GUNS

     In the mid 1950’s, for a time, there was a large poster at Tara Street Station, Dublin, at the bottom of the steps leading from the suburban train from Bray and Dun Lagohaire, the precursor of the Dart, that said ‘Wars Will Cease When Men Refuse To Fight.’ I have no idea who put it there, possibly that admirable Christian Society, The Quakers who abhor violence in any shape or form. I think it is also true to say that ‘Wars As We Know Them Will Cease When Men Refuse To Manufacture Arms.’ Without arms you might, of course, have international mass boxing matches, but even that would be a great improvement.

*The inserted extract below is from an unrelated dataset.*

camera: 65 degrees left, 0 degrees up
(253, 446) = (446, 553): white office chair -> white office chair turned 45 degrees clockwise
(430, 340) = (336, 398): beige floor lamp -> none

     I find it difficult to understand how anybody who works for a firm that makes cigarettes, that kill millions of people worldwide every year, can live and bring up their families on the profits. I find it even more difficult to understand how people can work for firms that manufacture arms.

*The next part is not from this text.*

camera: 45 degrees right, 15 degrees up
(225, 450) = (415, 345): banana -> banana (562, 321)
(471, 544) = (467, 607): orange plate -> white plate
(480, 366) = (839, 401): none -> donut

     I can think of no positive use for a gun. Some farmers will tell you they must keep a gun to shoot foxes and rats. Talking of rats I read recently that there are more of them in the country than there are people. God probably made zebras and some of the species of gazelle and similar animals as food for lions, but I wonder why he made rats. Their only predator is man, but we don’t eat them, but that’s another day’s work. Back to guns.

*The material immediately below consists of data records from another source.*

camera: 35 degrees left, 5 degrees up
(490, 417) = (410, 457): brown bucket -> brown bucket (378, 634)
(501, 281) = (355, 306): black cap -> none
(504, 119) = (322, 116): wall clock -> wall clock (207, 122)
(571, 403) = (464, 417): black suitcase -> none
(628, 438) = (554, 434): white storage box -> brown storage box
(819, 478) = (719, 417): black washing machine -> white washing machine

     If I ever met Gerry Adams or Martin McGuinness I would want to ask them a simple question. ‘In the days before you became advocates of democratic politics did you ever shoot a man, or for that matter, a woman? Some of your friends took Mrs McConville, a housewife, away from her family and shot her in the back of the head for nothing more than giving a British soldier a cup of tea.’ Adams and McGuinness and their cohorts these days are lauded for their achievements in bringing the IRA from violence to politics, without a word about the fact that in the late 1960’s they and their likes led them from peaceful protest to murder. Is it not likely that if they had supported the Civil Rights Movement, instead of mounting a violent campaign of murder and violence that lasted for thirty years, we would have had peaceful power sharing in Northern Ireland long ago. We would have avoided the slaughter, the appalling pain and suffering of thousands of families and the community polarisation that is making the achievement of a complete solution to-day so difficult. Adams and McGuinness, no doubt, would start their defence by saying: ‘It’s not as simple as that.’ I believe it is.

     Of course I don’t believe that, had the IRA not started shooting there would not have been a violent reaction to peaceful protest from some sections of the Unionist Community. Of course there would have been difficult times, and Loyalists would need to have responded non violently too, and I have no doubt that the majority of the Unionist Community would have supported peaceful methods of managing change, if the small minority of violent people on both sides had not begun to use their guns to pursue a campaign of violence and murder. Of course Adams and McGuinness deserve credit for leading gunmen from violence to democracy, but its not easy to forget that they and others led them in the first place into appaling violence at a terrible and unnecessary cost.